_PASSAGE PROVIDED_:
========================================================================
LET ME EXPLAIN TO YOU WHY YOU ARE WRONG ABOUT EVERYTHING
I dunno, apparently thinking Listen is a great episode is watching Doctor Who badly, going by the general reactions of most people here.
But I haven't actually heard many non-nitpick criticisms, with the most legitimate gripe being the Doctor continually putting Clara down (that IS definitely a problem, although at the moment the Doctor is a tremendous rear end in a top hat). Well, also the army man is too loving on the nose, yeah.
But I reserve the right to think that anyone unhappy about there potentially not being a monster in Listen, or convinced there was one, is a gigantic crankypants. :colbert:

Spatula City
Oct 21, 2010

LET ME EXPLAIN TO YOU WHY YOU ARE WRONG ABOUT EVERYTHING

LividLiquid posted:

Only guesses I've seen are a Tardis, The Master, newly-regenerated River Song, the Time Lady, and some villain from the classic days.

I really don't want any of those things, but if it has to be one of them, it'd better be The Master.

An evil Clara iteration is another guess. And another guess is that she's another stable time loop.

Spatula City
Oct 21, 2010

LET ME EXPLAIN TO YOU WHY YOU ARE WRONG ABOUT EVERYTHING

Chokes McGee posted:

I hate everything new and alternatively everything old.

Wait, no. Let me try that again.

I love the clocks, personally. They match the much more controlled and less frenetic TARDIS piloting style of Twelve, so it makes sense to have clockwork instead of the chaos of the Time Vortex.

Also clocks rule :3:

I like that interpretation. In the past series, the TARDIS was thrown around the chaos because that could happen at any time. But Twelve so far has demonstrated remarkable levels of control of the TARDIS. He materialized someone into the TARDIS, found Robin Hood, and has made the TARDIS appear in some absurdly small places. Also there's a mechanical theme to this series so far.

Spatula City
Oct 21, 2010

LET ME EXPLAIN TO YOU WHY YOU ARE WRONG ABOUT EVERYTHING

Barry Foster posted:

Yeah, I'd agree with this. Broadly speaking, I'd put it like this -

Series 1 - very good
Series 2- very bad (probably worst series of revival)
Series 3- half good, half bad
Series 4 - a bit good, mostly bad
Specials - all bad (yes, even WoM)
Series 5 - best so far
Series 6 - massive highs but far worse lows
Series 7 - deeply mediocre
Series 8 - not very good so far


I guess I must be coming from a different perspective because I've never seen any Who but the revival (will rectify that soon).

But here's my reckoning

Series 1 - garbage except for Dalek, Father's Day, The Empty Child, and The Doctor Dances
Series 2 - very not good. Except Impossible Planet/Satan Pit and Girl in the Fireplace. And of course Daleks owning the Cybermen
Series 3 - decidedly mixed, but better than the previous two, assuming you just skip the Daleks in Manhattan two-parter. There's no reason for anyone to subject themselves to that outside a toxx. And then, of course, it legendarily shits the bed at the end.
========================================================================
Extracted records
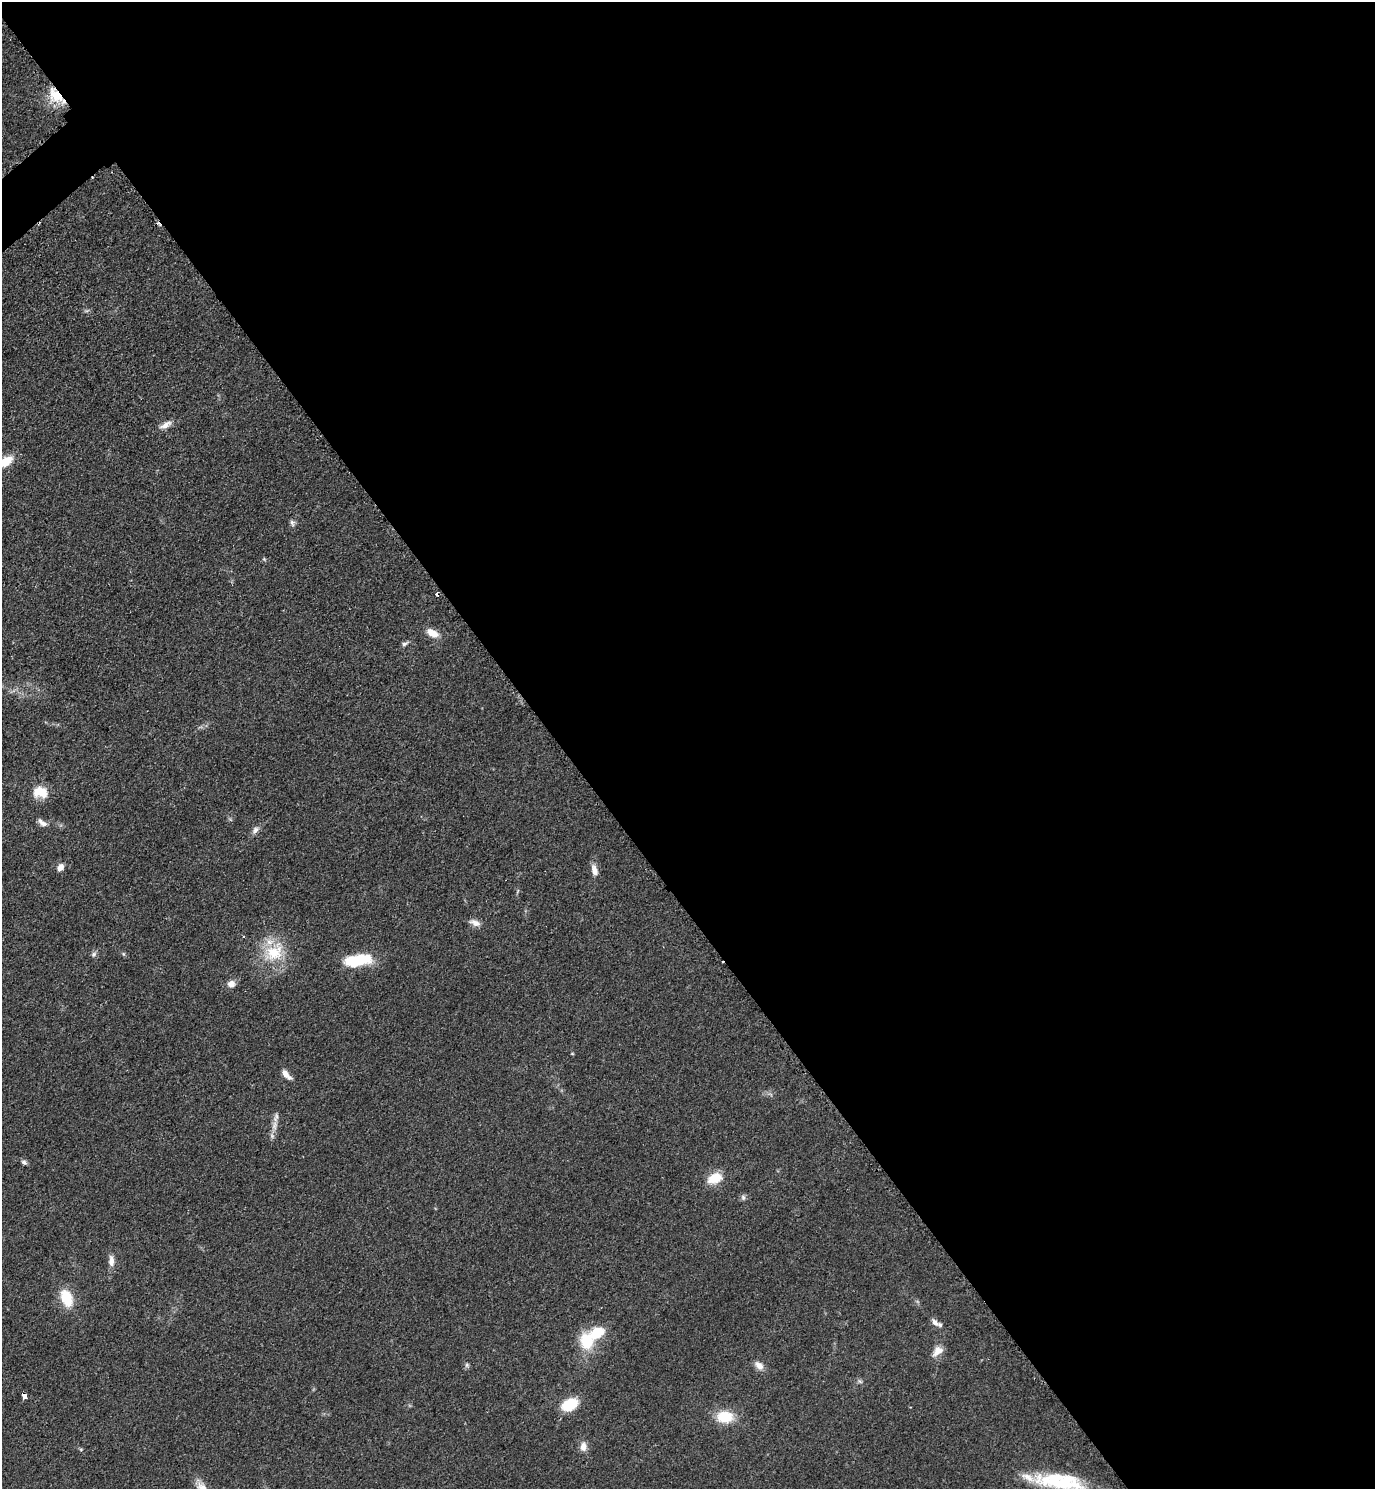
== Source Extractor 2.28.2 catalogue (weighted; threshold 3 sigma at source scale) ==
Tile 8 of 4 x 4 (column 4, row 2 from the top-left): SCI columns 4431-5803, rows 2983-4469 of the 5971 x 5974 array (HDU 1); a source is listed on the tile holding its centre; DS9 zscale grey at full resolution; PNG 1377 x 1491 px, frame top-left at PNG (2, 2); no overlay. Shown black and unused: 60% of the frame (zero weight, under 2 of 3 exposures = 1% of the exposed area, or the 3 px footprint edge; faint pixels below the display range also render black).
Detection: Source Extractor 2.28.2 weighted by HDU 2 'WHT'; one run over the whole footprint, this tile lists its part. Background 0.0784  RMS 0.0076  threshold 0.0344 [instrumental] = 3 sigma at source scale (4.5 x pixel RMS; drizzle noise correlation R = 1.50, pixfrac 1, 0.05/0.05 arcsec/px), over >= 5 px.
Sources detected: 39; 2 cosmic-ray / hot-pixel residue — not listed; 4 inside a brighter listed object's ellipse — not listed separately; the other 33 listed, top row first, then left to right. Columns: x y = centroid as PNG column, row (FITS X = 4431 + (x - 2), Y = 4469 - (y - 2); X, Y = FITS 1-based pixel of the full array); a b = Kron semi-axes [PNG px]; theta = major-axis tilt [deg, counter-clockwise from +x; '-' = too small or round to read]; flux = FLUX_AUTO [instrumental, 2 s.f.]
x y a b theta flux
55 95 24 14 -50 19
166 425 19 7 28 5.2
6 461 16 9 33 16
292 523 9 6 -73 2.1
432 633 14 8 -27 9.5
404 644 9 5 20 2.1
40 792 17 13 -10 14
42 823 15 6 -39 3.6
255 830 10 7 62 3.2
60 867 8 6 47 4.8
594 870 15 7 -75 5.3
475 923 14 7 -17 5
274 953 29 23 36 31
93 954 8 4 82 1.6
358 960 29 11 9 35
231 984 8 8 - 5.2
286 1074 14 6 -46 5.6
274 1126 14 7 79 5.8
24 1162 8 5 -29 1.9
714 1178 16 11 24 16
743 1197 8 6 -75 1.9
111 1261 15 7 -89 5.2
66 1298 16 10 -68 25
935 1323 13 7 -47 3.4
586 1341 18 14 -75 26
938 1351 16 10 41 6.9
467 1365 6 5 - 1.5
759 1365 12 8 -46 5.7
24 1396 4 3 - 12
570 1405 15 10 27 28
725 1417 18 13 0 22
583 1447 11 8 89 5.2
1061 1484 75 15 -8 50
========================================================================
_REQUIREMENTS_:
• A. In the Doctor Who forum thread, which series does the list quoted from Barry Foster call "best so far"?
• B. Retype the part of the Doctor Who forum thread between "But I haven't" and "the nose, yeah.", inclusive.
Nothing in that material matters here.

_THE SOLUTIONS_:
• A. Series 5

• B.
But I haven't actually heard many non-nitpick criticisms, with the most legitimate gripe being the Doctor continually putting Clara down (that IS definitely a problem, although at the moment the Doctor is a tremendous rear end in a top hat). Well, also the army man is too loving on the nose, yeah.